When SQL Server 2008 was released, two of the features added were Change Data Capture and Change Tracking. Both features are essentially designed to allow users to query a database and determine what data has changed. However, they go about it in two very different ways. Some of the differences are obvious while others are much more subtle.
The purpose of this article is to compare and contrast the two features and help the reader understand the pros and cons of each approach so that they may make an informed decision. This article isn’t meant to replace the MSDN section on these features. I highly recommend reading about these two features on MSDN. It is great for understanding how to implement each feature and how to take advantage of it, and while they do have a page devoted to explaining the differences, I feel like they do not emphasize some of the differences as much as they should.
Tip: I will call out information that I feel is important like this. This means that the information is not found in the section of MSDN that I linked previously or that I feel it was not emphasized enough by MSDN.
Change Tracking (CT)
Change Tracking is described by MSDN as “light weight”, and while that is certainly true in some aspects, I do not feel it is entirely honest. The primary example given for using CT is if you need to synchronize with other databases that are occasionally online (think about an application on a tablet or laptop). In order to use CT you must enable it on the database level, but that does not actually begin tracking changes. You must enable it for each table you want to track changes.
Tip #1: CT is a synchronous process. If a table that is being monitored by CT has its data changed (Insert, Update, or Delete), the information about this change is recorded while it is happening, this will cause a slight delay in processing the aforementioned Insert, Update, or Delete.

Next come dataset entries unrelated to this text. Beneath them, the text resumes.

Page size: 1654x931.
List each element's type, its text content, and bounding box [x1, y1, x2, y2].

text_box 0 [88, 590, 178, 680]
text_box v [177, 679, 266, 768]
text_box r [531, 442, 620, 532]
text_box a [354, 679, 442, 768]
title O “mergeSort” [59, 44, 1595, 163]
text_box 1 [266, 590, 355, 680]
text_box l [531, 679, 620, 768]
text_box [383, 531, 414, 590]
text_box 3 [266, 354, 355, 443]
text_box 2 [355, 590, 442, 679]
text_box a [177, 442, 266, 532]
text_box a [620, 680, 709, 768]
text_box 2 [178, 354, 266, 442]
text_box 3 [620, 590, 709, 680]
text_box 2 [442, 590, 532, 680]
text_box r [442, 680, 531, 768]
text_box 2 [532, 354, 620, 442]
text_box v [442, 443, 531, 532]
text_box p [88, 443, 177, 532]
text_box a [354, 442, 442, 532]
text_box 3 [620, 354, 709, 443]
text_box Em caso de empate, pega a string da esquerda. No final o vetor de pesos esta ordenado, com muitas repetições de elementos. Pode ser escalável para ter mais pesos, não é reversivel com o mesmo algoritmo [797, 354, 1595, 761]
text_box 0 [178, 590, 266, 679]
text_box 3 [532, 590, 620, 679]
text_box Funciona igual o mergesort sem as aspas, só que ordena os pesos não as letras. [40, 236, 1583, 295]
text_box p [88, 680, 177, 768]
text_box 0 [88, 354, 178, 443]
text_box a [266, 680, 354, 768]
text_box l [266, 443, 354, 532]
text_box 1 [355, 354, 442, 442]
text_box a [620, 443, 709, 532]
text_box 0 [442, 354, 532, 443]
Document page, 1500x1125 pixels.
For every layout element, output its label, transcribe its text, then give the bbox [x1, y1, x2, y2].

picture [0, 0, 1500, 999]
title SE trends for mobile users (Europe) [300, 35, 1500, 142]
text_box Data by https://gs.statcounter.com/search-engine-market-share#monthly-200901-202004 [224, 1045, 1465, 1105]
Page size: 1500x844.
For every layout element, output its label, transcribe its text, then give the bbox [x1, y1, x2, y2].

When you enable CT on the database level, you also configure the retention period. This is the period of time that SQL Server will keep information about data changes. Whatever you are using CT for, you should make sure that you have not passed the retention period since the last time you’ve checked for changes. In order to access data about the changes, you use the CHANGETABLE function in your query.
You can gather the following information with CT:
- Which rows have been Inserted
- Which rows have been Updated
- Which rows have been Deleted
- (optional) Which column values have changed (but not the actual values)*
The last one is optional because when you enable CT on a table, you also indicate if you want it to keep track of column changes. It also only applies to Updates (not Inserts or Deletes).
Tip #2: CT considers a column as having been changed if a value was assigned to the given column in the UPDATE statement (even if the value being assigned to the column is the same value already in that column).
CT should be thought of as a feature that aggregates changes. This means that if a row has been updated five times since you last checked, querying for changes will only show that the row has been updated, there isn’t any information on how many times. You can get this information, but it is a very manual and brute force process. Another good example is if a row has been updated once and then deleted since you last checked, then CT will report the row as deleted. If getting a true history of all the changes is important, then Change Data Capture is most likely better suited for your needs.
Change Data Capture (CDC)
Change Data Capture is the more serious of the two options. It is able to do more than CT can. While CT is available in the Standard Edition of SQL Server, CDC is not.
CDC also needs to be enabled on the database level before it can be used. CDC needs to be enabled on a per-table basis as well. By default all columns are involved in CDC, but that is configurable.
You can gather the following information with CDC:
- Which rows have been Inserted
- The values of the tracked columns at the time of Insert
- Which rows have been Updated
- The values both before and after of the tracked columns at the time of the Update
- Which rows have been Deleted
- The values of the tracked columns at the time of the Delete
- The time at which the operation happened
Tip #3: A column is only considered to have changed if the value itself has changed (this pertains to Updates only). If you set a column to the same value it already contains, CDC does NOT consider that the data has changed. This means that if the values you set in an UPDATE operation are all the same as the current value, then there is no record of the UPDATE in CDC.
Tip #4: Remember, CDC can be configured to track a subset of columns in a table. Anything that happens to columns CDC is not configured to track is completely ignored.
Unlike CT, CDC is asynchronous. This means that when a table’s data is changing, CDC is not involved, it does not slow down any transactions. CDC detects changes by reading the transaction log. When CDC is being utilized, there is a job created in SQL Server Agent. When the job runs, it reads the logs and records the changes. This also means that when you query for changes, you may not be getting all of the changes as there is a delay between when the data is changed and when the data is available in CDC.
Tip #5: Asynchronous does NOT mean free! There is a common misconception that if something is asynchronous, that it is “free”, meaning it doesn’t take any resources. This clearly is not true; all it means is that when data is changed, the session that caused the change does not have to wait for CDC to record the change, that will happen at a later time.
CDC creates physical tables. These are the tables you query to determine which values have changed. In these tables, there is a single row created for each INSERT and DELETE operation. However, two rows are created for each UPDATE operation. One row describes the data before the update, and another row describes the data after the UPDATE. Like CT, there is a retention period (default is 3 days). There is another SQL Server Agent job that will remove rows from the CDC tables that are older than the configured retention period.
Hopefully this article has been helpful in articulating some of the important, but not well-documented, differences between CDC and CT.